(Your assignment):
The string "will" appears in some lines of the entries that follow; copy each such line.

(Extracted records)
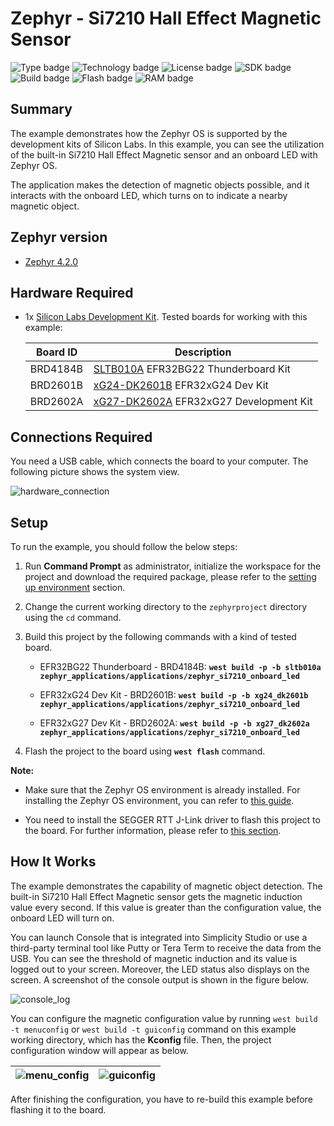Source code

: # Zephyr - Si7210 Hall Effect Magnetic Sensor #

![Type badge](https://img.shields.io/badge/Type-Virtual%20Application-green)
![Technology badge](https://img.shields.io/badge/Technology-Zephyr-green)
![License badge](https://img.shields.io/badge/License-Zlib-green)
![SDK badge](https://img.shields.io/badge/Zephyr%20version-v4.2.0-green)
![Build badge](https://img.shields.io/badge/Build-passing-green)
![Flash badge](https://img.shields.io/badge/Flash-45.33%20KB-blue)
![RAM badge](https://img.shields.io/badge/RAM-7.39%20KB-blue)

## Summary ##

The example demonstrates how the Zephyr OS is supported by the development kits of Silicon Labs. In this example, you can see the utilization of the built-in Si7210 Hall Effect Magnetic sensor and an onboard LED with Zephyr OS.

The application makes the detection of magnetic objects possible, and it interacts with the onboard LED, which turns on to indicate a nearby magnetic object.

## Zephyr version ##

- [Zephyr 4.2.0](https://github.com/zephyrproject-rtos/zephyr/tree/v4.2.0)

## Hardware Required ##

- 1x [Silicon Labs Development Kit](https://www.silabs.com/development-tools). Tested boards for working with this example:

   | Board ID | Description |
   | -------- | ----------- |
   | BRD4184B | [SLTB010A](https://www.silabs.com/development-tools/thunderboard/thunderboard-bg22-kit?tab=overview) EFR32BG22 Thunderboard Kit |
   | BRD2601B | [xG24-DK2601B](https://www.silabs.com/development-tools/wireless/efr32xg24-dev-kit?tab=overview) EFR32xG24 Dev Kit |
   | BRD2602A | [xG27-DK2602A](https://www.silabs.com/development-tools/wireless/efr32xg27-development-kit?tab=overview) EFR32xG27 Development Kit |

## Connections Required ##

You need a USB cable, which connects the board to your computer. The following picture shows the system view.

![hardware_connection](image/hardware_connection.png)

## Setup ##

To run the example, you should follow the below steps:

1. Run **Command Prompt** as administrator, initialize the workspace for the project and download the required package, please refer to the [setting up environment](../../README.md#setting-up-environment) section.

2. Change the current working directory to the `zephyrproject` directory using the `cd` command.

3. Build this project by the following commands with a kind of tested board.

   - EFR32BG22 Thunderboard - BRD4184B: **`west build -p -b sltb010a zephyr_applications/applications/zephyr_si7210_onboard_led`**

   - EFR32xG24 Dev Kit - BRD2601B: **`west build -p -b xg24_dk2601b zephyr_applications/applications/zephyr_si7210_onboard_led`**

   - EFR32xG27 Dev Kit - BRD2602A: **`west build -p -b xg27_dk2602a zephyr_applications/applications/zephyr_si7210_onboard_led`**

4. Flash the project to the board using **`west flash`** command.

**Note:**

- Make sure that the Zephyr OS environment is already installed. For installing the Zephyr OS environment, you can refer to [this guide](../../README.md#setting-up-environment).

- You need to install the SEGGER RTT J-Link driver to flash this project to the board. For further information, please refer to [this section](../../README.md#flash-the-application).

## How It Works ##

The example demonstrates the capability of magnetic object detection. The built-in Si7210 Hall Effect Magnetic sensor gets the magnetic induction value every second. If this value is greater than the configuration value, the onboard LED will turn on.

You can launch Console that is integrated into Simplicity Studio or use a third-party terminal tool like Putty or Tera Term to receive the data from the USB. You can see the threshold of magnetic induction and its value is logged out to your screen. Moreover, the LED status also displays on the screen. A screenshot of the console output is shown in the figure below.

![console_log](image/console_log.png)

You can configure the magnetic configuration value by running `west build -t menuconfig` or `west build -t guiconfig` command on this example working directory, which has the **Kconfig** file. Then, the project configuration window will appear as below.

| ![menu_config](image/menu_config.png) | ![guiconfig](image/guiconfig.png)|
| - | - |

After finishing the configuration, you have to re-build this example before flashing it to the board.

(Solution for this exercise):
The example demonstrates the capability of magnetic object detection. The built-in Si7210 Hall Effect Magnetic sensor gets the magnetic induction value every second. If this value is greater than the configuration value, the onboard LED will turn on.
You can configure the magnetic configuration value by running `west build -t menuconfig` or `west build -t guiconfig` command on this example working directory, which has the **Kconfig** file. Then, the project configuration window will appear as below.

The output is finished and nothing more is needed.